The Mast-Head: When Stories Take Off
It would be great publicity for all involved, if anyone reads it. That was part of my thinking this week on a story about a portrait of Jacqueline Kennedy Onassis whose ownership is disputed in a federal lawsuit.
One of the indisputable truths about media in these times is that readership is fractured into innumerable discrete groups. Television news, which once was confined to the big national networks and their local affiliates, matters far less than it once did. Newspapers’ monopolies on the public’s attention ended with the rise of radio. On the internet, social media spoon up news your friends “like” and little else.
The Jackie O painting story was first reported by The New York Post and Daily News on Saturday. Other news outlets picked it up, and by Monday it was everywhere, or so it seemed. The story, I assumed, was interesting enough that, at least locally, it would cross over into general consciousness.
In short, the suit alleges that a small painting of the future first lady was stolen from the Beale house, otherwise known as Grey Gardens, in the 1960s or early ’70s. What is not disputed is that Terry Wallace, who runs a gallery in East Hampton Village, bought the painting from an unnamed antiques dealer in about 1988.
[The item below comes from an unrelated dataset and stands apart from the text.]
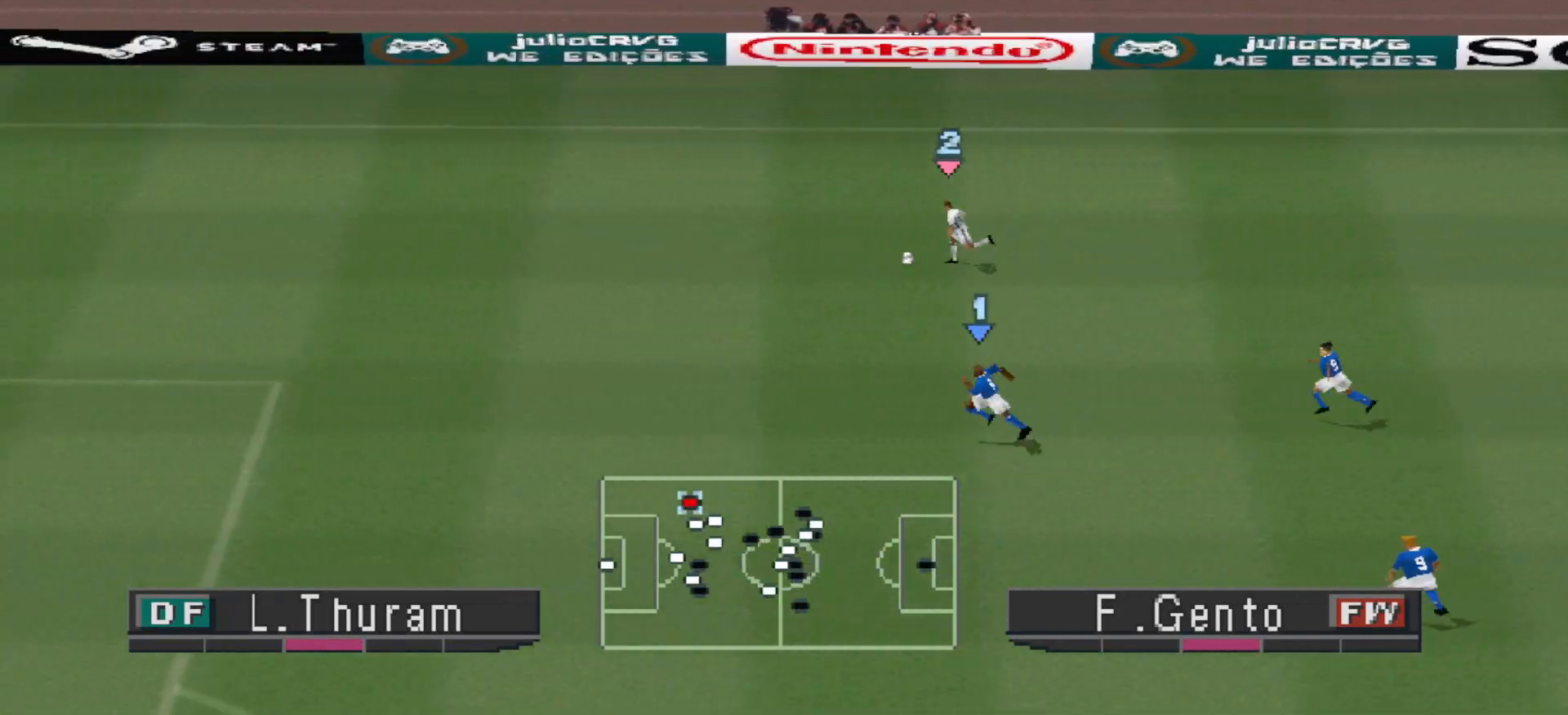
{"buttons": ["R1", "DPAD_LEFT"], "events": []}
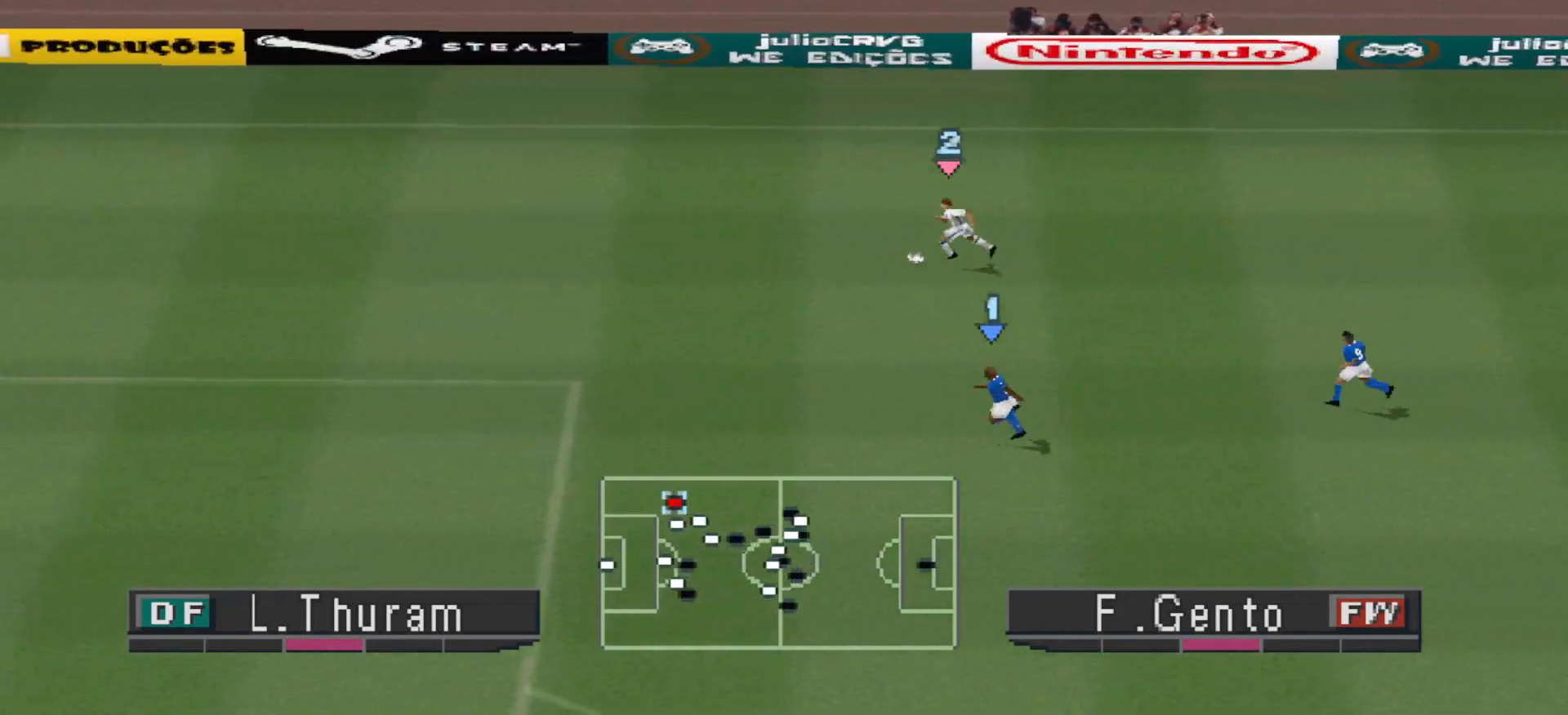
{"buttons": ["DPAD_DOWN"], "events": [[367, "R1", "up"], [467, "DPAD_DOWN", "down"], [500, "DPAD_LEFT", "up"]]}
A Beale nephew, who lives in California and who has not been shy about trying to cash in on the family name with a line of fashion accessories, wants the painting for himself and has sued in federal court seeking its handover.
That the suit is with the feds is notable in and of itself. T.E. McMorrow, the reporter who wrote our story, pointed out that there is a $75,000 threshold to bring a property claim before a federal judge. The nephew’s lawyer says the painting is worth at least that much. T.E., or Tom, as we call him, is skeptical; none of the portraitist’s works has gone for more than $850, he said.
But federal court is federal court, and it makes for better headlines and a greater likelihood that, as happened, multiple news outlets pick up a story. Still, at my usual Java Nation stop on Tuesday morning, none of the news-junkie regulars had heard of it. Even Andrew, who runs the place and knows everything, was in the dark.
So the question was what The Star should do. Should we wait for it to appear in print before putting it on our website or just go for it? We put it up, pushing the story out over Facebook and Twitter simultaneously. Interest was steady, if modest. A small item we had posted a few days earlier about the New York City restaurant chain Il Mulino held an insurmountable lead, followed closely by our coverage of a seal pup found scooting along a road in Amagansett in January. Everybody had heard about that.
As to the publicity value of the Jackie O painting, the nephew wins either way, by seeing his name go cross-platform from New York to London’s Daily Mail. And Mr. Wallace, who says the portrait is his legally and not for sale anyway, does too.